Chapter 2 is “An Investigation of the Connotations of ‘Landscape.’” In view of the fact that Ogawa Tamaki’s “Meaning of Landscape” enriches our understanding of the connotations of the word “landscape” in classical literature, this dissertation stands on the basis of this article, further examines the meanings of the word “landscape” from the Six Dynasties to the Tang dynasty, and pays attention to the perceptual experiences the poets present when using the word “landscape.” It points out that in the Six Dynasty period, the term “landscape” refers to the landscape and the atmosphere that the poet perceives in nature. When it turns to high Tang dynasty, Wang Chang-Ling specifies in The Principles of Poetry that the “scenic words” in poetry should not only reflect the writer’s true perceptual experience in natural places but also notice that the “landscape” in a “scenic word” merges personal landscape experiences in the past, cultural perceptual modes acquired through accumulation of poetry reading experiences, and space fields created by imagination. Since middle Tang dynasty, the literati have believed that poetry can create a world, which changes their physical perceptions in their walking into the nature and experiencing the landscape. While they perceive the surrounding landscapes with the “present body,” they also chant and conceive verses. Through chanting activities, they summon past landscape experiences as well as the perceptual experiences acquired through reading texts of poems by predecessors and accumulated in the “habitual body.” They run their imagination to combine the scene perceived at the moment with past experiences and transform them into a “poetic landscape” that can express the world of personal existence.

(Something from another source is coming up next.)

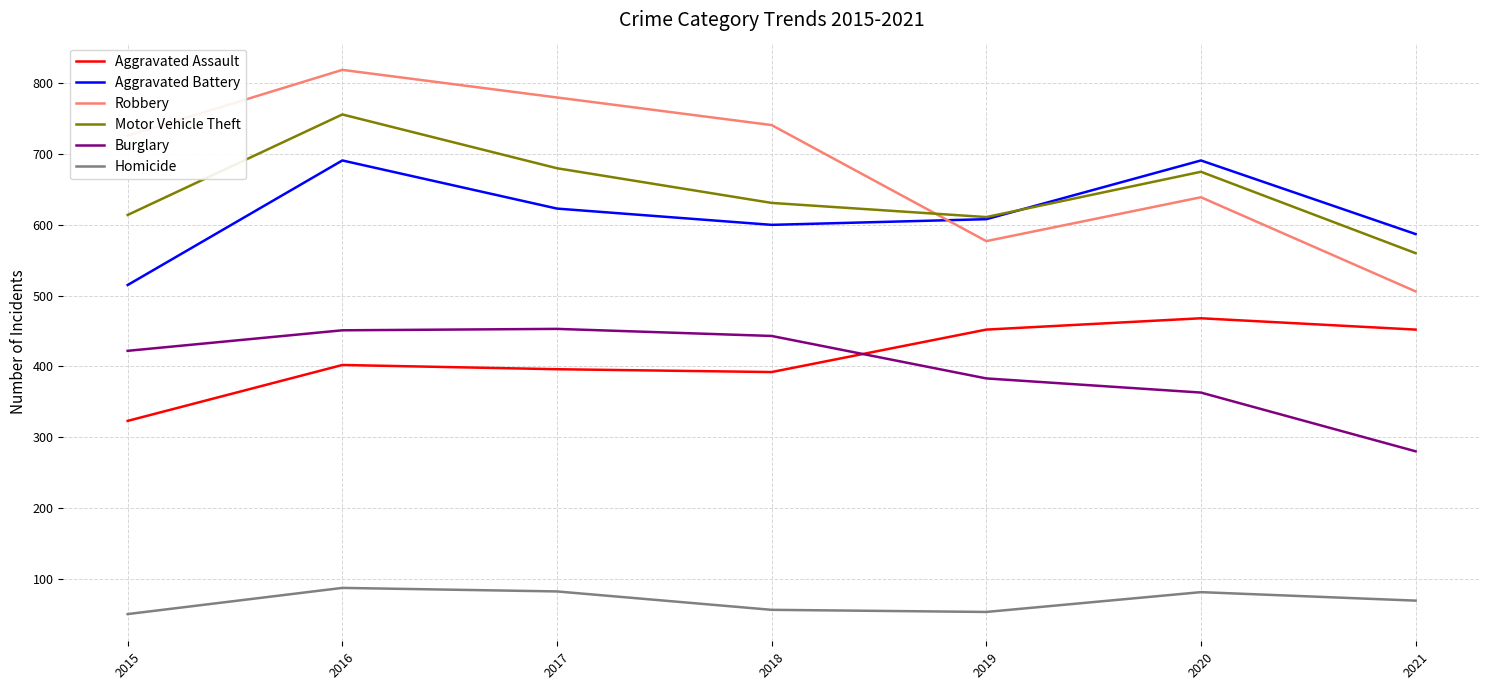

At which category is the sum across all series the highest?

2016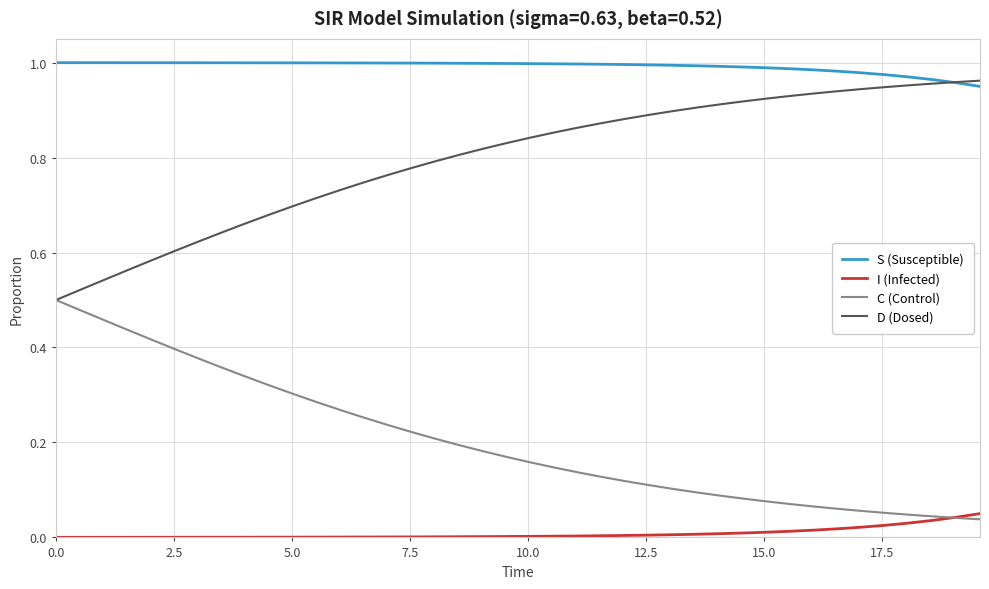

Which series ends up on top after the final intersection of C (Control) and I (Infected)?

I (Infected)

Chapter 3 “Landscape Experiences in Mountain-Water Gardens” takes Wang Wei as the main research object and investigates his landscape experiences in Wangchuan Villa. It explains that the reason why Wangchuan Villa can become the harbor of Wang Wei’s spiritual life. It is because the villa is located in the valley of Wangchuan and Wang’s worries in the officialdom are resolved by the place spirit consisting of mountains, waters, fields, and Buddhist temples and by simple interactions between Wang Wei and villagers and monks. Then, by clarifying the picture of Buddhism history in Wang Wei’s times, we place Wang Wei’s Zen cultivation in the context of high Tang dynasty when Northern Zen Buddhism flourishes. We point out that his life in the mountains of Wangchuan is deeply influenced by the Northern Zen Buddhist cultivation of guarding the true heart and observing the mind. Through repeatedly dissolving greed, hatred, and ignorance, he breaks the self and the attachment to the self and presents the tathata mind of “nirvana” and “silence.” The landscapes in many of his poems demonstrate that the poet uses the tathata mind to truthfully observe his activity changes in each moment when his senses and consciousness perceive the landscape. They also show how the various changes in the mountain-water world function together at every moment of cause and condition, constitute the scene that the poet has experienced, and thus prove the wisdom of “prajna-sunyata” through experience.
Chapter 4 “Landscape Experiences in Prefecture and County Governments” traces the parts that involve landscape experience in prefecture-government poem writings established by poets from the Six Dynasties to early and middle Tang dynasty. It indicates that their perception of the local customs, their feelings in touring in the gardens and appreciating the landscapes, and their “official recluse” consciousness produced by the quiet atmosphere in the garden are deepened and developed by Wei Ying-Wu, Bai Ju-Yi, and Yao He during middle Tang dynasty. In terms of perception of the customs, Xie Tiao takes the window as the framework and emphasizes grasping the landscape outside the window by focusing near or far with sight. In contrast, Wei Ying-Wu highlights perceiving scenes with the method of shifting from sight to hearing and touch, revealing that the barren hills and cold rains of local environments moisten the world the poet lives in and infiltrate the loneliness in the poet’s mind. After Wei Ying-Wu, Bai Ju-Yi presents more abundantly the differences in customs he experiences in Jiangzhou, Zhongzhou, Hangzhou, and Suzhou. Contrarily, Yao He’s presentation of the county government mainly fastens to the relationship between his lonely state of mind and the local desolate scenes. As for garden touring, all the three poets use landscaping and touring activities to make the garden atmosphere arouse their imaginations, to transform the garden space into a larger mountain world and thus experience the “official recluse” state of mind, and to reorganize their relationships with the gardens so as to gain a sense turning from “leisurely” to “comfortable.”
Chapter 5 “Landscape Experiences in Urban Private Gardens” regards Meng Jiao, Jia Dao, and Bai Ju-Yi as the representatives of urban private gardens. Due to Meng Jiao’s and Jia Dao’s low social statuses and financial resources as impoverished scholars, the landscapes they experience in the gardens are not comfortable feelings. They interlace their impoverished, sick, and frustrated physical and mental feelings with the desolateness of the garden landscapes and chant about the desolate scenes to obtain high-spirited postures that lift life. As for Bai Ju-Yi, this dissertation refers to the lane wall system of the Tang dynasty on the basis of academic and archaeological investigations in order to explore how he builds the Practicing-the-Way Garden into a quiet and deep space. It further explores how Bai realizes his pursuit of the value of “leisure” in the process of using the “leisurely” body to unfold landscape experiences, such as leisurely walking, leisurely lying, and leisurely boating, and attain a “leisurely world” that interweaves the garden landscape with physical satisfaction and mental comfort. Then it explains his affirmation of the destination of his late life from his intention to perform his own consciousness of garden touring experiences.
Chapter 6 “The Meaning of Landscape Poetics” has a comprehensive discussion on the analyses of the above three chapters from the intertwined relationship among place, physical perception, thought, and imagination, to expound the significance of the study on the landscape poetics of gardens in the Tang dynasty.